С огромным успехом играет роли служанок А. Е. Асенкова, сообщая своим героиням легкий налет простонародности, но вместе с тем сохраняя весь стиль и облик изящной субретки классицистической комедии. Плененный очарованием ее игры, критик видит в Асенковой живое возражение тем, кто слишком ратует за реальность на сцене, за сходство с жизнью: «Если бы, следуя приговору помянутых критиков, вздумали удалить со сцены умных, ловких горничных, то игра Асенковой, конечно, заставила бы бросить это намерение»[335].

Актерское искусство этого типа, культивируя высокий профессионализм, все же, по сути дела, всецело ориентировалось на вкус очень узких кругов зрителей и не удовлетворяло программе театра общенародного, интересного и важного для всех сословий, идея которого жила в это время в сознании передовых художественных кругов.

Однако уже в водевиле и бытовой комедии такие актеры, как И. И. Сосницкий, Е. И. Ежова, Я. Г. Брянский порой имеют возможность создать образы и другого плана. В актерском искусстве поддерживались навыки жизненной наблюдательности с целью суммированного раскрытия в ролях характерных персонажей нескольких ярких и выразительно-броских признаков общественного типа. Задача типизации, как и встарь, часто сводилась к копировке одного или нескольких жизненных подлинников. Способность обобщать и умение индивидуализировать творчески объединены между собой не были. Необходимость показать на сцене личность толкала актера на путь пародирования людей, знакомых {307} ему в жизни. Метод, которым пользовались драматурги и к которому прибегали в своем творчестве актеры, имел единое происхождение. При этом актеру очень трудно было найти необходимую меру в передаче внешнего своеобразия своего персонажа, поскольку отбор типичных деталей не опирался, как правило, на разработку образа в целом, не подчинялся психологической, социальной, национальной правде характера. В этом отношении можно привести в пример талантливую актрису Е. И. Ежову — мастерицу на бытовые роли. Видя ее в роли княжны Холмской в комедии «Какаду, или Следствие урока кокеткам», рецензент испытывал {308} желание «шепнуть ей на ухо, что княжна Холмская не должна говорить голосом торговки или трактирщицы и что ее сиятельство во многих местах сей комедии совершенно выходила из тону, приличного ее состоянию»[336].

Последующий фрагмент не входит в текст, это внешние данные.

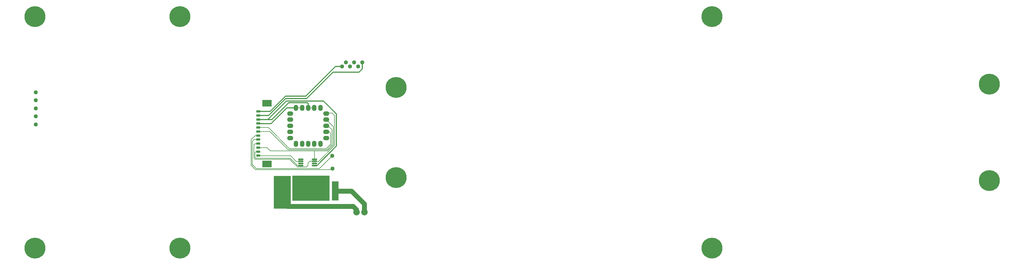
<source format=gbl>
%FSLAX44Y44*%
%MOMM*%
G71*
G01*
G75*
G04 Layer_Physical_Order=12*
G04 Layer_Color=16711680*
%ADD10R,1.5000X4.4000*%
%ADD11R,1.5000X1.5000*%
%ADD12R,1.5000X5.6000*%
%ADD13R,2.0000X2.0000*%
%ADD14C,0.2000*%
%ADD15C,1.5000*%
%ADD16C,6.5000*%
%ADD17C,1.3000*%
%ADD18C,2.0000*%
%ADD19C,0.3500*%
%ADD20O,1.9000X1.3500*%
%ADD21O,1.3500X1.9000*%
%ADD22R,0.8000X1.3000*%
%ADD23R,2.1000X3.0000*%
%ADD24R,3.0000X2.1000*%
%ADD25R,1.3000X0.8000*%
%ADD26O,1.7000X0.4500*%
%ADD27R,2.0000X6.0000*%
%ADD28R,6.0000X6.0000*%
%ADD29R,11.6366X7.8000*%
%ADD30R,5.3000X10.2750*%
D14*
X1029000Y-528500D02*
X1032500Y-525000D01*
X895000Y-528500D02*
X1029000D01*
X895000Y-525000D02*
X991750D01*
X993000Y-523750D01*
X794500Y-528500D02*
X895000D01*
X781000Y-515000D02*
X794500Y-528500D01*
X797001Y-525000D02*
X895000D01*
X784500Y-512499D02*
X797001Y-525000D01*
X784500Y-512499D02*
Y-440500D01*
Y-513550D02*
Y-512499D01*
X789000Y-491450D02*
Y-451000D01*
X792500Y-447500D02*
X802500D01*
X789000Y-451000D02*
X792500Y-447500D01*
X789000Y-491450D02*
X793550Y-496000D01*
X900450D01*
X909700Y-505250D01*
X795000Y-492500D02*
X901899D01*
X792500Y-490000D02*
X795000Y-492500D01*
X792500Y-490000D02*
Y-475000D01*
X901899Y-492500D02*
X912175Y-502775D01*
X792500Y-475000D02*
X795380Y-472120D01*
X802800D01*
X802500Y-485000D02*
X903250D01*
X916500Y-498250D01*
X839620Y-409620D02*
X896250Y-466250D01*
X802800Y-409620D02*
X839620D01*
X896250Y-466250D02*
X1015800D01*
X802800Y-397120D02*
X834019D01*
X899650Y-462750D01*
X896750Y-469750D02*
X1017250D01*
X839750D02*
X896750D01*
X802500Y-460000D02*
X830000D01*
X839750Y-469750D01*
X976840Y-495910D02*
Y-470660D01*
X990000Y-502500D02*
X1039250Y-453250D01*
X976930Y-502500D02*
X990000D01*
X976840Y-502410D02*
X976930Y-502500D01*
X1035750Y-451250D02*
Y-394750D01*
X1018780Y-391780D02*
X1031250Y-404250D01*
Y-450800D02*
Y-404250D01*
X1022780Y-410780D02*
X1027500Y-415500D01*
Y-449250D02*
Y-415500D01*
X1014000Y-462750D02*
X1027500Y-449250D01*
X1013780Y-410780D02*
X1022780D01*
X1013780Y-391780D02*
X1018780D01*
X958720Y-335780D02*
X976780D01*
X921220D02*
X938780D01*
X1014500Y-352500D02*
X1032000D01*
X1039250Y-359750D01*
X1013780Y-372780D02*
X1035750Y-394750D01*
X790380Y-434620D02*
X802800D01*
X793130Y-422120D02*
X802800D01*
X781000Y-434250D02*
X793130Y-422120D01*
X784500Y-440500D02*
X790380Y-434620D01*
X800884Y-447500D02*
X804500D01*
X799500Y-487500D02*
X804500Y-482500D01*
X781000Y-515000D02*
Y-434250D01*
X1039250Y-453250D02*
Y-359750D01*
X1015800Y-466250D02*
X1031250Y-450800D01*
X899650Y-462750D02*
X1014000D01*
X1017250Y-469750D02*
X1035750Y-451250D01*
X956750Y-515750D02*
Y-508500D01*
X963000Y-502250D01*
X977000D01*
X916500Y-498250D02*
X920750Y-502500D01*
X935000D01*
X911149Y-501750D02*
X924899Y-515500D01*
X934500D01*
X909700Y-505250D02*
X924610Y-520160D01*
X952340D01*
X956750Y-515750D01*
X993000Y-523750D02*
X1032000Y-484750D01*
X1029750Y-527500D02*
X1032500Y-524750D01*
D15*
X1042500Y-595000D02*
X1092500D01*
X1132500Y-635000D01*
X1097500Y-642500D02*
X1107500Y-652500D01*
X1132500Y-660000D02*
Y-635000D01*
X1107500Y-660000D02*
Y-652500D01*
X893750Y-642500D02*
X1097500D01*
X893750D02*
Y-559000D01*
X993300Y-594360D02*
Y-556750D01*
X916250D02*
X993300D01*
D16*
X560000Y-52500D02*
D03*
Y-772500D02*
D03*
X3070000Y-562500D02*
D03*
Y-262500D02*
D03*
X2210000Y-52500D02*
D03*
Y-772500D02*
D03*
X1230000Y-272500D02*
D03*
Y-552500D02*
D03*
X110000Y-52500D02*
D03*
Y-772500D02*
D03*
D17*
X112500Y-287500D02*
D03*
Y-312500D02*
D03*
Y-337500D02*
D03*
Y-362500D02*
D03*
Y-387500D02*
D03*
X1125000Y-195000D02*
D03*
X1062500Y-207500D02*
D03*
X1075000Y-195000D02*
D03*
X1087500Y-207500D02*
D03*
X1100000Y-195000D02*
D03*
X1112500Y-207500D02*
D03*
X1032260Y-484760D02*
D03*
X1032760Y-524760D02*
D03*
D18*
X1132500Y-660000D02*
D03*
X1107500D02*
D03*
D19*
X802500Y-385000D02*
X842500D01*
X891720Y-335780D01*
X919780D01*
X830000Y-372500D02*
X845000D01*
X897500Y-320000D01*
X955000D01*
X957780Y-322780D01*
Y-335780D02*
Y-322780D01*
X802500Y-372500D02*
X832500D01*
X890000Y-315000D01*
X1005000D01*
X802800Y-359620D02*
X835380D01*
X802500Y-347500D02*
X840000D01*
X1005000Y-315000D02*
X1045000Y-355000D01*
Y-442500D02*
Y-355000D01*
Y-455000D02*
Y-442500D01*
X984590Y-515410D02*
X1045000Y-455000D01*
X976840Y-515410D02*
X984590D01*
X1035000Y-225000D02*
X1067500D01*
X952500Y-307500D02*
X1035000Y-225000D01*
X887500Y-307500D02*
X952500D01*
X835380Y-359620D02*
X887500Y-307500D01*
X840000Y-347500D02*
X887500Y-300000D01*
X950000D01*
X1042500Y-207500D01*
X1062500D01*
X1067500Y-225000D02*
X1115000D01*
X1125000Y-215000D01*
Y-195000D01*
D20*
X1013780Y-353780D02*
D03*
Y-372780D02*
D03*
Y-391780D02*
D03*
Y-410780D02*
D03*
Y-429780D02*
D03*
X901780D02*
D03*
Y-410780D02*
D03*
Y-391780D02*
D03*
Y-372780D02*
D03*
Y-353780D02*
D03*
D21*
X995780Y-447780D02*
D03*
X976780D02*
D03*
X957780D02*
D03*
X938780D02*
D03*
X919780D02*
D03*
Y-335780D02*
D03*
X938780D02*
D03*
X957780D02*
D03*
X976780D02*
D03*
X995780D02*
D03*
D22*
X924560Y-553720D02*
D03*
X912060D02*
D03*
X899560D02*
D03*
X887060D02*
D03*
D23*
X950060Y-581220D02*
D03*
X861560D02*
D03*
D24*
X830300Y-510120D02*
D03*
Y-321620D02*
D03*
D25*
X802800Y-484620D02*
D03*
Y-472120D02*
D03*
Y-459620D02*
D03*
Y-447120D02*
D03*
Y-434620D02*
D03*
Y-422120D02*
D03*
Y-409620D02*
D03*
Y-397120D02*
D03*
Y-384620D02*
D03*
Y-372120D02*
D03*
Y-359620D02*
D03*
Y-347120D02*
D03*
D26*
X934840Y-515410D02*
D03*
Y-508910D02*
D03*
Y-502410D02*
D03*
Y-495910D02*
D03*
X976840Y-515410D02*
D03*
Y-508910D02*
D03*
Y-502410D02*
D03*
Y-495910D02*
D03*
D27*
X1041400Y-594360D02*
D03*
D28*
X993300D02*
D03*
D29*
X965817Y-586250D02*
D03*
D30*
X877250Y-598625D02*
D03*
M02*

</source>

С одной стороны в актерском искусстве еще сказывались просветительские представления о том, что все люди одинаковы по природе, что различают их лишь «пороки» и «странности», с другой — действовало стремление приблизиться к воспроизведению жизни в ее реальных формах, проявлялся интерес к бытовой характерности как выражению различия между людьми, складывалось понятие характера, которое требовало от актера внутренней правды.

С преодолением этого противоречия была связана возможность дальнейшего движения театра к реализму. Этому активно содействовало влияние декабристской эстетики, которая своими требованиями прогрессивной идейности, народности, эмоциональной правды помогла художнику постичь связь внутреннего и внешнего, углубить содержание этих понятий.

Рассматривая развитие актерского искусства в трагедии, мы уже говорили об огромном значении принципа романтической индивидуализации характера, выдвинутого декабристской эстетикой.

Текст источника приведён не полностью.